By Carla Mozee
Major Latin American equity markets jumped Wednesday, fueled by
the prospect that China's expanded economic-stimulus plans will
result in higher demand for resources from the region.
Regional equities surged as part of a global rally on word that
Chinese Premier Wen Jiabao is considering the launch of more
economic-stimulus measures, which would add to China's $585 billion
spending plan announced in November.
China is the largest consumer for many industrial
commodities.
"It's good news for market participants that the government of
one of the three world [economic] locomotives is still alive and
trying to drive," said Alfredo Coutino, senior Latin American
economist at Moody's Economy.com.
Brazil's Bovespa surged 5.3% to 38,402.24, pulling the index out
of negative territory on a year-to-date basis, where it was pushed
earlier this week for the second time in 2009.
Stock in Companhia Vale do Rio Doce (RIO), the largest supplier
of iron ore for steel, surged 10%, leading advancers among other
steel producers. Companhia Siderurgica Nacional (SID) climbed 9.1%,
Usinas Siderurgicas de Minas Gerais leaped 8.1%, and Gerdau (GGB)
rose 6.6%.
Shares of market heavyweight and oil giant Petroleo Brasileiro
(PBR) soared 6.3%, as crude for April delivery leaped 9% to $45.38
a barrel following a surprise decline in U.S. crude inventories as
well as the development from China, which is the world's
second-largest oil producer.
Argentina's Merval rose 5.9% to 977.32, led by a 6.6% jump in
shares of Tenaris (TS), which makes steel tubes used by the oil
industry.
Chile's IPSA rose 1.4% to 2,435.74, and Mexico's IPC gained 4.3%
to 17,824.96.
Copper miner Grupo Mexico was the session's best price performer
with its gain of 13%. Also higher was steel firm Grupo Simec (SIM),
with a rise of 7.6% and cement provider Cemex (CX), up 4.8%.
Coutino said some companies in Mexico may benefit from China's
move. Nevertheless Mexico's economy will need to see strong
economic improvement in the United States, which is the largest
buyer of its goods.
The U.S. Federal Reserve on Wednesday said its Beige Book report
of economic conditions showed that downward pressure on the economy
continued through the last week of February, and that business
leaders do not expect recovery until late in 2009.

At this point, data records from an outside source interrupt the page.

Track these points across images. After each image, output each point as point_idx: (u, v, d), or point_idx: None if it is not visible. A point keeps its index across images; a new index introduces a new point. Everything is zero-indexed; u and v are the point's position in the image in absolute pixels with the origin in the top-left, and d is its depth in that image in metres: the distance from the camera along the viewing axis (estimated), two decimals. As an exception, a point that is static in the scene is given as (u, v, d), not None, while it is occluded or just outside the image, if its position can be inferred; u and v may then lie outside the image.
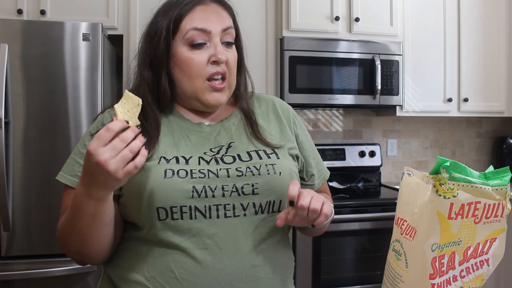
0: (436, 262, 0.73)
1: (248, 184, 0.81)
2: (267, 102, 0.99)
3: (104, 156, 0.65)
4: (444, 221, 0.72)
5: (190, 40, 0.84)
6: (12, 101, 1.74)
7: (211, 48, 0.85)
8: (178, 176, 0.79)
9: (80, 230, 0.76)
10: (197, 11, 0.86)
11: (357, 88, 2.42)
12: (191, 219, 0.78)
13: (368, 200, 2.27)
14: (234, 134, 0.90)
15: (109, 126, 0.67)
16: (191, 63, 0.84)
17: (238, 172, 0.82)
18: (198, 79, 0.85)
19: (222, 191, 0.80)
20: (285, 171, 0.85)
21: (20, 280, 1.76)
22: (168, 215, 0.78)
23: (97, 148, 0.66)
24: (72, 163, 0.86)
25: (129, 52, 2.22)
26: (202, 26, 0.84)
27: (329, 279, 2.15)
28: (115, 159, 0.66)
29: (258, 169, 0.83)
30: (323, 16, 2.40)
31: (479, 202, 0.72)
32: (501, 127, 3.09)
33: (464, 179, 0.73)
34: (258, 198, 0.82)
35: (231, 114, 0.94)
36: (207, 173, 0.81)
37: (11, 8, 2.08)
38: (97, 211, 0.73)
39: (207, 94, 0.86)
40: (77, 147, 0.87)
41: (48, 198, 1.77)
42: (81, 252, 0.80)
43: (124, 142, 0.67)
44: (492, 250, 0.77)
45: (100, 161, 0.65)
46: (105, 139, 0.66)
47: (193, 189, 0.78)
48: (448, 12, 2.60)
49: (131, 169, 0.68)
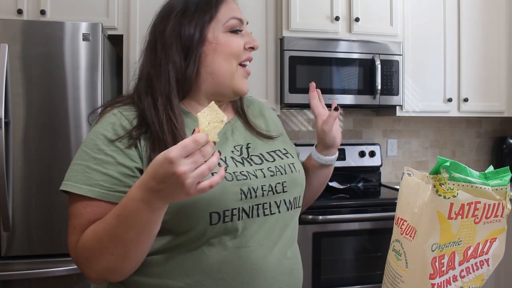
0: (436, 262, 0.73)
1: (279, 182, 0.86)
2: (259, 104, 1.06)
3: (184, 168, 0.60)
4: (444, 221, 0.72)
5: (231, 27, 0.87)
6: (12, 101, 1.74)
7: (244, 36, 0.90)
8: (226, 179, 0.79)
9: (124, 241, 0.69)
10: (229, 2, 0.90)
11: (357, 88, 2.42)
12: (238, 220, 0.80)
13: (368, 200, 2.27)
14: (246, 134, 0.93)
15: (196, 137, 0.61)
16: (232, 44, 0.87)
17: (271, 172, 0.86)
18: (234, 61, 0.87)
19: (262, 191, 0.83)
20: (301, 169, 0.95)
21: (20, 280, 1.76)
22: (220, 218, 0.78)
23: (180, 158, 0.60)
24: (86, 170, 0.76)
25: (129, 52, 2.22)
26: (240, 16, 0.89)
27: (329, 279, 2.15)
28: (193, 174, 0.61)
29: (283, 168, 0.89)
30: (323, 16, 2.40)
31: (479, 202, 0.72)
32: (501, 127, 3.09)
33: (464, 179, 0.73)
34: (287, 195, 0.88)
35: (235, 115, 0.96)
36: (248, 175, 0.83)
37: (11, 8, 2.08)
38: (150, 221, 0.68)
39: (241, 80, 0.89)
40: (86, 153, 0.78)
41: (48, 198, 1.77)
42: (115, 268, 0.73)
43: (204, 157, 0.62)
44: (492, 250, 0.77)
45: (179, 172, 0.60)
46: (189, 150, 0.61)
47: (241, 191, 0.80)
48: (448, 12, 2.60)
49: (205, 188, 0.63)
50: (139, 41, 2.20)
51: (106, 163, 0.76)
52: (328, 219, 2.08)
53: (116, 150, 0.77)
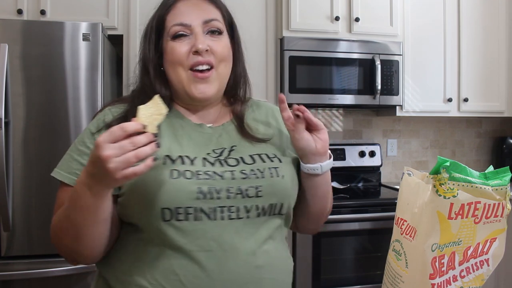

Still, the bulls were out in force on Wall Street, with all of
the U.S. equity benchmarks up more than 2%. The S&P 500 Index
ended up 2.4% to 712.87.
"What China needs to do is plug the hole [in its economy] for a
period of time until the global economy starts growing," said Rob
Lutts, chief investment officer at Cabot Money Management. The
government appears "to be saying it's willing to step up and spend
quite a bit on infrastructure, housing, rural reform and
environmental" areas.
"Is this the beginning of more healthy growth? That's a question
that we really can't answer yet," added Lutts.
In exchange-traded funds, the iShares S&P Latin America 40
Index Fund (ILF) rose 6.9%, and the iShares MSCI Brazil Index Fund
(EWZ) rose 7.1%.
The market's advance may be halted by Friday, according to
Coutino, after the release of the U.S. employment report, which is
expected to show another month of big job losses.
In other market moves, Brazil's Banco Bradesco (BBD) shares
moved up 5.2% following a ratings upgrade to buy from neutral by
UBS Pactual, which said Unibanco should trade at a premium to its
global peers because of "the better quality of its equity and
resilient earnings."
UBS Pactual also said Bradesco and Banco Itau (ITU) are
attractive after a recent sell-off, which it attributed to weakness
in U.S. and European banking stocks.
"Although we believe that there is a positive correlation in
financials globally, we think that the sell-off in Brazil is
overdone," wrote UBS analysts Juan Partida and Eduardo Nishio in a
note.
The broker added that the newly merged Itau Unibanco continues
to be its top regional pick, and expects "signs of synergies" by
year's end. Shares of Itau climbed 6% and Unibanco (UBB) rose 5.8%.
The combined company's shares will begin trading on March 31.